One method that the Coens routinely employ (usually but not always for comedy) is to have repeated dialogue throughout the film, such as the sales pitch for the hula hoop in The Hudsucker Proxy, and Walter continuously bringing up Vietnam in The Big Lebowski. Here, Ray tells Abby multiple times that he is not a marriage counselor, a line that will crop up later in the mouth of Marty.

As they are driving, Ray stops in the middle of the road, suspicious of the car behind them. They go to Ray’s place for the night, where Visser (M. Emmet Walsh) photographs them sleeping together, later delivering the pictures to Marty at his bar. After Marty tries and fails to intervene and kidnap Abby from Ray’s house himself, he returns to Visser in humiliation and offers him ten grand to kill Abby and Ray. Visser is the most memorable character here—indifferent to the sheen of sweat that glistens on his face or the flies that land there in uncomfortable close-ups.

M. Emmet Walsh as Private Detective Visser

Outside of a classroom, there is little point in walking through the surprisingly intricate story. While the elevator pitch for the film is concise, the execution is complex and carefully constructed, and is compelling even on repeated viewings. Essentially, it is a series of scenes where the central characters misunderstand what they have seen, and react based on that misunderstanding which leads to increasingly catawampus situations. For instance, when Ray finds Marty dead in his office, with Abby’s gun on the floor next to him, he assumes that Abby killed Marty, which compels him to cover up her tracks and lug Marty’s corpse out into the country to bury him in a corn field. But Abby didn’t kill Marty; Marty’s not even dead.
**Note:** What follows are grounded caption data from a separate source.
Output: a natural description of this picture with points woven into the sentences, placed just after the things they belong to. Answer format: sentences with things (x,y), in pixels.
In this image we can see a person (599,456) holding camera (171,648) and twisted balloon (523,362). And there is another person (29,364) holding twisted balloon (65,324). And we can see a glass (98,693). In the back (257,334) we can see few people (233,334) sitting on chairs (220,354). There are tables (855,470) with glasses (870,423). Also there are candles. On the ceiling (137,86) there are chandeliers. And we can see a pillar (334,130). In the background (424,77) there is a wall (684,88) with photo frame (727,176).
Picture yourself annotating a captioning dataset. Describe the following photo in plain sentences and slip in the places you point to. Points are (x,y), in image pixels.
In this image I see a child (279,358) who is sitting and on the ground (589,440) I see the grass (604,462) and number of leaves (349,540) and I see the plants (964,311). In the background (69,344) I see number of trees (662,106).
The repetitious dialogue pops up again when Ray questions Abby about the incident. “I don’t know what you’re talkin’ about,” she says. “I mean, what are you talking about? I haven’t done anything funny.” Earlier, in the same scene that the “marriage counselor” line is repeated by Marty, he also warns Ray to stay away from Abby. “I had you two followed, because if it’s not you she’s sleeping with, it’s someone else. And what’s really gonna be funny, is when she gives you that innocent look and says, ‘I don’t know what you’re talkin’ about, Ray, I ain’t done anything funny.’” It’s humorous because the advice had been given to Ray—by Abby’s husband—to detect when she began cheating on him; but instead of that situation playing out, she says the line innocently—having actually not done anything funny—and Ray believes that means she is guilty of murder.

The idea of forming an entire narrative around a handful of people who don’t have a complete picture of the situation is one that the Coens revel in. They have used the idea multiple times in films like Fargo and No Country for Old Men. The latter also features the duo’s trick of keeping characters physically separate from each other for the entire runtime even though they are linked within the story, which was first executed in Blood Simple.
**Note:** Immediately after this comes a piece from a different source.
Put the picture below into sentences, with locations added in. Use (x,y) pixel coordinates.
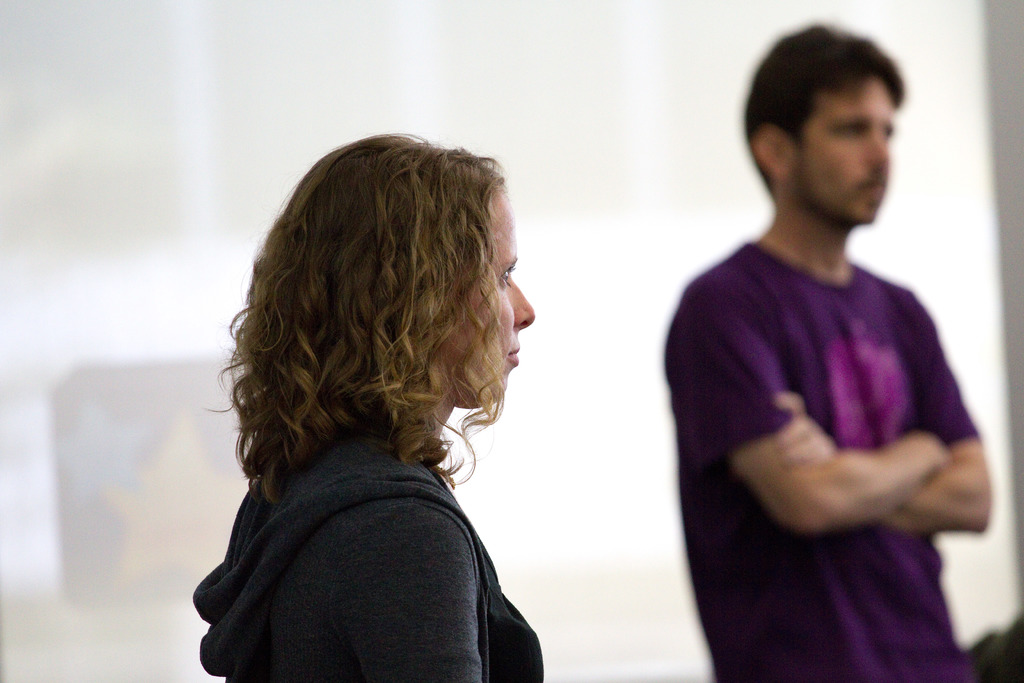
In this picture we can observe two members (855,172). One of them is a woman (336,554) wearing black color hoodie (336,571) and the other is a man (785,410) wearing violet color T shirt (755,382). Both of them were standing. The background (108,512) is in white color.
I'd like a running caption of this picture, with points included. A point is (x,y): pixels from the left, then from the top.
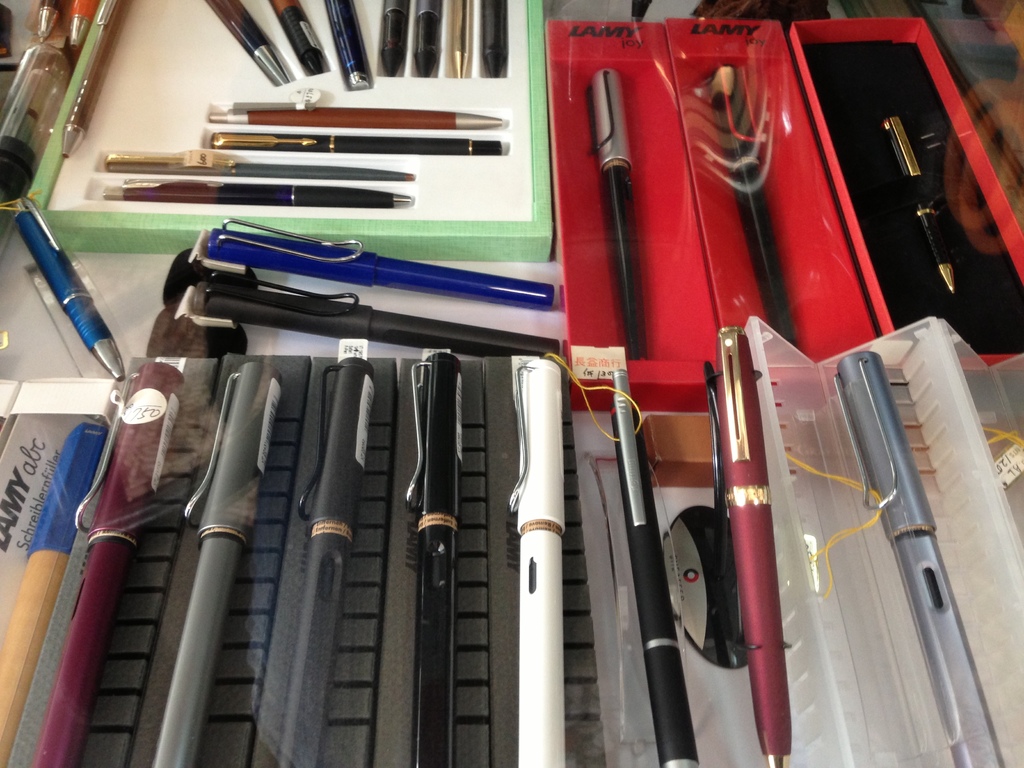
In this image I can see few pens (533,500) in the boxes (811,370) and the pens (626,221) are in multi color.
Frances McDormand as Abby, Pointing a Gun at Her Assailant

The humor that colors many of the Coens best films is subtler here, and potentially easy to miss. For instance, when Visser accidentally leaves his lighter in Marty’s office, under the fish that Marty brought back as his alibi for being out of town during the murders, the clue is almost literally a red herring. At one point there is a tracking shot across the surface of the bar, lifting itself over the sleeping head of a passed out drunk. When Abby shoots Visser through her apartment door (after a gruesome and comedic game of cat and mouse), she calls out to tell Marty—whom she thinks has attacked her, but who has actually been dead for some time—that she isn’t scared of him. Visser replies with a laugh, “Well, ma’am, if I see him I’ll sure give him the message.”
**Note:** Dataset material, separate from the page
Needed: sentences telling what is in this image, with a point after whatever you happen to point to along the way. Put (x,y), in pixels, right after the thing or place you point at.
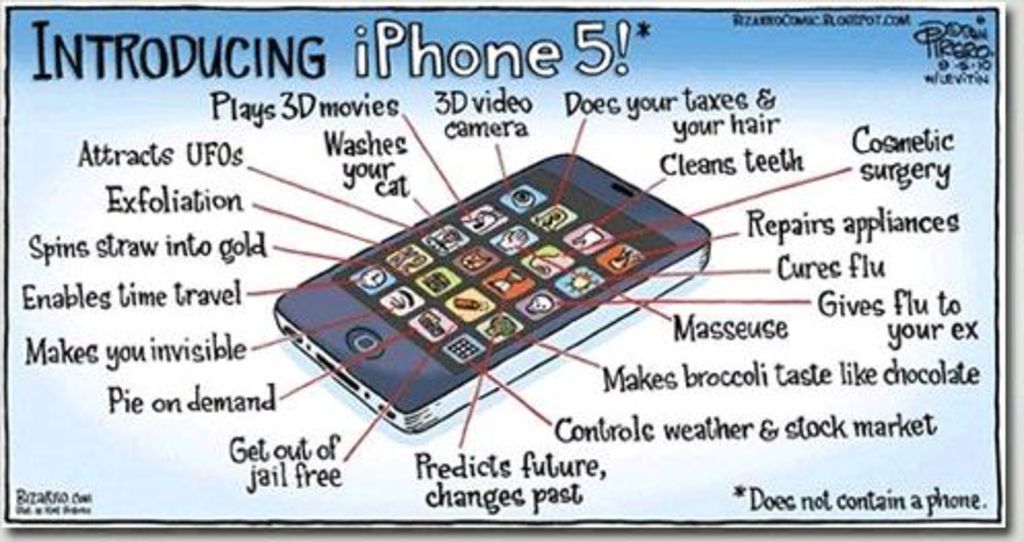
In this image we can see a poster (455,189) on which we can see a mobile phone (541,302) and some text (191,404).
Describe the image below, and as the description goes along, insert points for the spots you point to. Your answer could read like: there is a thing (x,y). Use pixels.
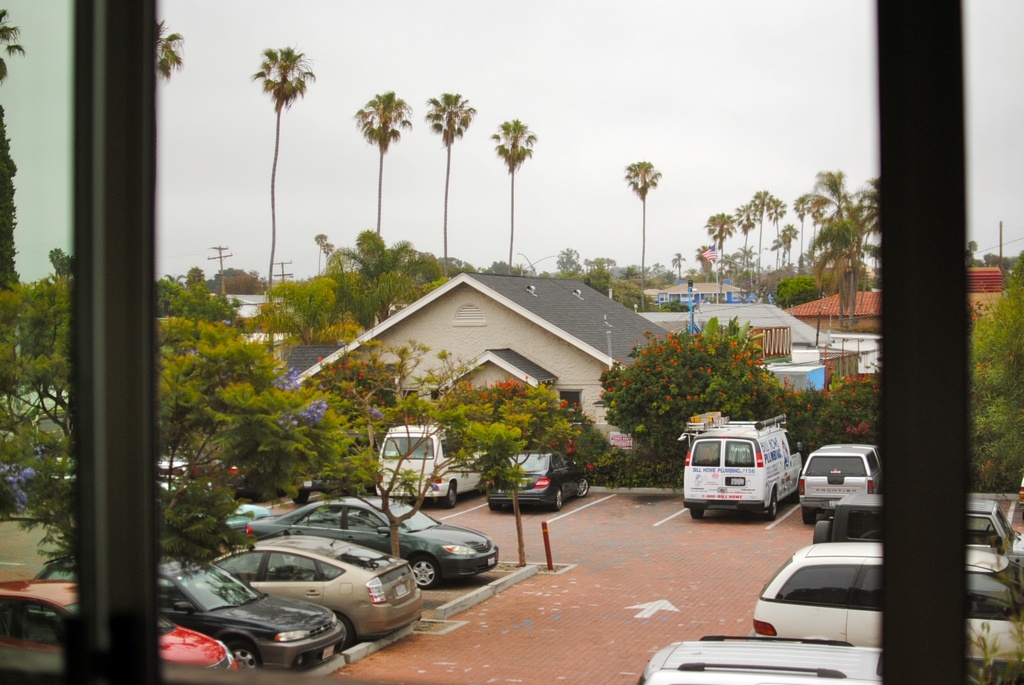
In the foreground (74,173), it seems to be a window glass (25,152). In the background (743,410) there are many trees (322,373), buildings (600,305) and cars (385,596) on the road (651,604). At the top of the image (646,77) I can see the sky (635,71).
The small cast is excellent. Dan Hedaya plays Marty as a shady sleazeball, and John Getz and Frances McDormand are own their characters as well. The real star, though, is M. Emmet Walsh as the seedy private detective. It’s not my favorite Coen brothers film, but it is more than just a historically interesting artifact from filmmakers who went on to bigger and better. It requires a little bit of a stomach, but its rich and detailed plot along with solid acting make it a compelling thriller.